Owen Thorne and Kayla Rowser perform “The Ben Folds Project: Concerto”. Photographer: ©Heather Thorne

Owen: Art frees my soul and gives me a voice. Art both helps me find my center and opens me up to the world. It can help you to understand the beauty and pain of the human condition that cannot be learned in the pages of a history textbook. Arts education is vital to developing the creative and independent thought needed to be a well-rounded person. An arts education can give a student the tools to help understand what it is to be alive.

When did you first perform with Nashville Ballet?

Owen: As a School of Nashville Ballet alum, I had the opportunity to perform alongside the company in the Nutcracker as many kids are still able to do today. I was eleven years old and I played Fritz. I remember buzzing with excitement at the chance to share the stage with my idols. Embarrassing fact: I still have the program signed by the full cast.

How does it feel returning to Nashville Ballet? What made you want to return?

Owen: It certainly feels like coming full circle. I’m honored to perform with Nashville Ballet and proud to bring the experiences and knowledge I’ve gained since I was a student with the school. I remember the impact the professional dancers had on me as a student and I feel grateful for the opportunity to pay it forward for the next generation of dancers.

What are you most excited for in the upcoming season?

Owen: That’s a tough one. We’ve got another big season. I’m looking forward to Swan Lake in September, but especially for a new world premiere in February in collaboration with Grammy Awarding-winning composer Rhiannon Giddens, the brilliant mind of poet and author Caroline Randall Williams and Paul Vasterling titled Lucy Negro Redux. It brings the audience to Elizabethan England and Shakespeare (played by your truly), where we see a powerful story about a woman named Lucy Negro embroiled in a passionate love triangle on her way to discovering her own power and self-worth.

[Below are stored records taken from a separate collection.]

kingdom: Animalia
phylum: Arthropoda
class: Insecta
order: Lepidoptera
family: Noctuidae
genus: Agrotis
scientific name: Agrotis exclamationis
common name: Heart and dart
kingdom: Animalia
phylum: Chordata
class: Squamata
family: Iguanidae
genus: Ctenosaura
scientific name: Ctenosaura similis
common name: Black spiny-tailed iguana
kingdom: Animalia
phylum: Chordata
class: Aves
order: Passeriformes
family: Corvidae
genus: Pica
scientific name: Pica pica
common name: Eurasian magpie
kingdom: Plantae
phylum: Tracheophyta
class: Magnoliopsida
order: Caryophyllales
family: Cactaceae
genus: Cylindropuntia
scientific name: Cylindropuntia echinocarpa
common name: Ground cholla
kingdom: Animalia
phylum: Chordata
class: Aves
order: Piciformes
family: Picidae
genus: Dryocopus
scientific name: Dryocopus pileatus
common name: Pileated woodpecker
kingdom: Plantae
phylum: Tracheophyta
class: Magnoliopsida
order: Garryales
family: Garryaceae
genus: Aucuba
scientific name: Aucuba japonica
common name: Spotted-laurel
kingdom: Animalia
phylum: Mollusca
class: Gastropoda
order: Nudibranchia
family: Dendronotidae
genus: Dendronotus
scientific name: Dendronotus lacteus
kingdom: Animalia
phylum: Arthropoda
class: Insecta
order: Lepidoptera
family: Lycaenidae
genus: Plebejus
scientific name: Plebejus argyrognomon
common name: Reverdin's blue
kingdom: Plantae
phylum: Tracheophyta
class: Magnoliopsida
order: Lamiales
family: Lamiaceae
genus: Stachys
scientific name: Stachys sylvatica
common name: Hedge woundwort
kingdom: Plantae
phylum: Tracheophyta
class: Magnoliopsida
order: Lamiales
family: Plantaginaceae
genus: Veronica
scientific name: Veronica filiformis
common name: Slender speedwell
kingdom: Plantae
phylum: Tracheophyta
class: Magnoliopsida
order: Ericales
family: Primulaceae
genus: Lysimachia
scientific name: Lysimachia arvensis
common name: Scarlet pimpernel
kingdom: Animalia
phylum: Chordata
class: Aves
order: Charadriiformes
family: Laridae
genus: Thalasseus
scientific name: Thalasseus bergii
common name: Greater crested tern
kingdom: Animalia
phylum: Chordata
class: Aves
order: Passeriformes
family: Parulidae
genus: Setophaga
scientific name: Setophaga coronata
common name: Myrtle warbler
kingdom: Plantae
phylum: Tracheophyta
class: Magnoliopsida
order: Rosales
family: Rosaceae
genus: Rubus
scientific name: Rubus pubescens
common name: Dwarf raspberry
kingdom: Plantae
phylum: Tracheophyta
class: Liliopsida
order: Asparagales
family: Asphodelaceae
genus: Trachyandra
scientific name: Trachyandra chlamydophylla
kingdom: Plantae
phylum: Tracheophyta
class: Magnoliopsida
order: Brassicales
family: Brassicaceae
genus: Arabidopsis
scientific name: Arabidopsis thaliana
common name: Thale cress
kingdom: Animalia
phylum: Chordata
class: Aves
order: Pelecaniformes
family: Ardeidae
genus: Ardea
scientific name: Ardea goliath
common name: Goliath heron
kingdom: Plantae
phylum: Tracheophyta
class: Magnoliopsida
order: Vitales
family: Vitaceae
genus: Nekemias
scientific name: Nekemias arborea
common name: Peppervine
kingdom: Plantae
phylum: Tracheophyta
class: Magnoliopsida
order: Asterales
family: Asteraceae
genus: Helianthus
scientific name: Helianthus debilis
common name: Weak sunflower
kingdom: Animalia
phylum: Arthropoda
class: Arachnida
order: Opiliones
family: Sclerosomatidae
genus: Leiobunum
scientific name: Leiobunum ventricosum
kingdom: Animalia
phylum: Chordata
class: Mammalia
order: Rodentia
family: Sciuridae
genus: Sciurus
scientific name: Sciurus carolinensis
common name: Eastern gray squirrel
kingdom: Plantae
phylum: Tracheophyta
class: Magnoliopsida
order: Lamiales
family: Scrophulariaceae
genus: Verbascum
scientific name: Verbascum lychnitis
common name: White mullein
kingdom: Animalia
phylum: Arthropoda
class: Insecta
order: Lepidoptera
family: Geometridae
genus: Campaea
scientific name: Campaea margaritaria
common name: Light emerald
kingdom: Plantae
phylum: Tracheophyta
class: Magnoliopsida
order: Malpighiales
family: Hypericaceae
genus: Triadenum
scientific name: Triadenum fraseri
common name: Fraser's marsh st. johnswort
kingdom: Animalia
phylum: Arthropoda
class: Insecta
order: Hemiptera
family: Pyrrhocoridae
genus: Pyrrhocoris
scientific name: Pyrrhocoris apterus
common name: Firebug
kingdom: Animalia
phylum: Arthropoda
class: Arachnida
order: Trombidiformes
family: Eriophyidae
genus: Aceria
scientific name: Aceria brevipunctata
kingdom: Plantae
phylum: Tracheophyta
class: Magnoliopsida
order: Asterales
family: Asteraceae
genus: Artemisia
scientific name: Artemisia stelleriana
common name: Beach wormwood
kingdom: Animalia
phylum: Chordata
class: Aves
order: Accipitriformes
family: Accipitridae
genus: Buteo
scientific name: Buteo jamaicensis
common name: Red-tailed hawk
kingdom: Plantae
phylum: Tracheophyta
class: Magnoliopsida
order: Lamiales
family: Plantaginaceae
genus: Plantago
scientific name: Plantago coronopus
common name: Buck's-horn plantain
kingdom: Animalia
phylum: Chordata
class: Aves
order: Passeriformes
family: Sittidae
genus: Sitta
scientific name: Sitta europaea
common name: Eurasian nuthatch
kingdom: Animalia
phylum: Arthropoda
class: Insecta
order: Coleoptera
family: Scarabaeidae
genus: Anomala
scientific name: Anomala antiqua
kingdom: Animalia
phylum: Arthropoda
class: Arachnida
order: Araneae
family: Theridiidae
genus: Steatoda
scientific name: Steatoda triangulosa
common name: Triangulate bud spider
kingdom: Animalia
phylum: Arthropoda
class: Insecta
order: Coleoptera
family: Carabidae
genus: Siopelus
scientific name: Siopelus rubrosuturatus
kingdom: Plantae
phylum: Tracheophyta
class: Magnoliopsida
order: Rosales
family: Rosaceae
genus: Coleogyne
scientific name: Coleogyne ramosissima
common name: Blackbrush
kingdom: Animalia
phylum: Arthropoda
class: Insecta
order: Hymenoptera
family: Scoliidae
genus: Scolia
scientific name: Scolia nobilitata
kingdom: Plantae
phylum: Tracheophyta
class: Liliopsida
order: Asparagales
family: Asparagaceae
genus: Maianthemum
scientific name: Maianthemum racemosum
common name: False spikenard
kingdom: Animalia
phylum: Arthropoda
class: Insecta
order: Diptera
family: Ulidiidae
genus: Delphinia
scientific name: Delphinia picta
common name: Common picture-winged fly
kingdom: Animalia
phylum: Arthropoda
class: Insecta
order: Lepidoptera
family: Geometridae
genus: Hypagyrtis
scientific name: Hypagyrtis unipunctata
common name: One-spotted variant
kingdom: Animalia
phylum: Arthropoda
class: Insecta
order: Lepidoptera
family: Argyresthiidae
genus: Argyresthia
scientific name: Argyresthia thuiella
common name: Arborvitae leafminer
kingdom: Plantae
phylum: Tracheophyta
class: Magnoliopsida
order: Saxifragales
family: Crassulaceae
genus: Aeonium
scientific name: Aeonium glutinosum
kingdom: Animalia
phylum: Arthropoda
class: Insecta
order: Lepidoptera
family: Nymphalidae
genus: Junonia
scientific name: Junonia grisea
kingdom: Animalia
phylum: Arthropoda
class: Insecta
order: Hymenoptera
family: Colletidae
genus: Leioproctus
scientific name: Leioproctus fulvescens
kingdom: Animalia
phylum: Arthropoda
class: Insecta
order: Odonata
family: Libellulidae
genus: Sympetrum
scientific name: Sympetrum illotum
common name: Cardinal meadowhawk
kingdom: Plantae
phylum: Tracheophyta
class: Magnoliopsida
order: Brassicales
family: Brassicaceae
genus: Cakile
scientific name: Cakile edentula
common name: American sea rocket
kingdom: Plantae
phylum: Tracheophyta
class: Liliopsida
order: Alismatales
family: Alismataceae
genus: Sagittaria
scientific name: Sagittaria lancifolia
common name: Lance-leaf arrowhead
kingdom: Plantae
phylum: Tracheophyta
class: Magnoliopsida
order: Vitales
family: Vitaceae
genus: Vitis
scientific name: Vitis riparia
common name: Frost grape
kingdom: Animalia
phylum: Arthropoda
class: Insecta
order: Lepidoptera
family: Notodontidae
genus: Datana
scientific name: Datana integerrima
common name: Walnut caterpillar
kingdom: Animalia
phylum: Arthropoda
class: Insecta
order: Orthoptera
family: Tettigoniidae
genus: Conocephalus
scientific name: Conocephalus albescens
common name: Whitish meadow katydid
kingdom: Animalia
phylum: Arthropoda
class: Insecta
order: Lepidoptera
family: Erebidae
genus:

Owen Thorne and Kayla Rowser perform “Light / The Holocaust & Humanity Project” choreographed by Stephen Mills. Photographer: ©Heather Thorne

What was it like having the opportunity to travel around the world for your career?

Owen: Wonderful; dance is a universal language (even though ballet is taught with French terminology) and it allowed me to work and perform in North America, Europe, Asia and Africa. I enjoyed being part of cultural exchanges with Russia and China, though a particular highlight for me was working with the U.S. State Department to put on the first International Ballet Stars Gala in Addis Ababa, Ethiopia, which brought ballet to the country for the first time.

What advice would you give to kids who want to become a dancer but lack the courage and confidence?

Owen: Dance is an art form that is not exclusive to those who wish to become professional dancers. If you enjoy moving to music, it’s healthy activity both physically and mentally. My advice is to follow your passion with conviction and dedication. If you lack confidence, remember that there is no substitute for good training or discipline. If you’re passionate about dancing, the courage and confidence will come over time through hard work and commitment.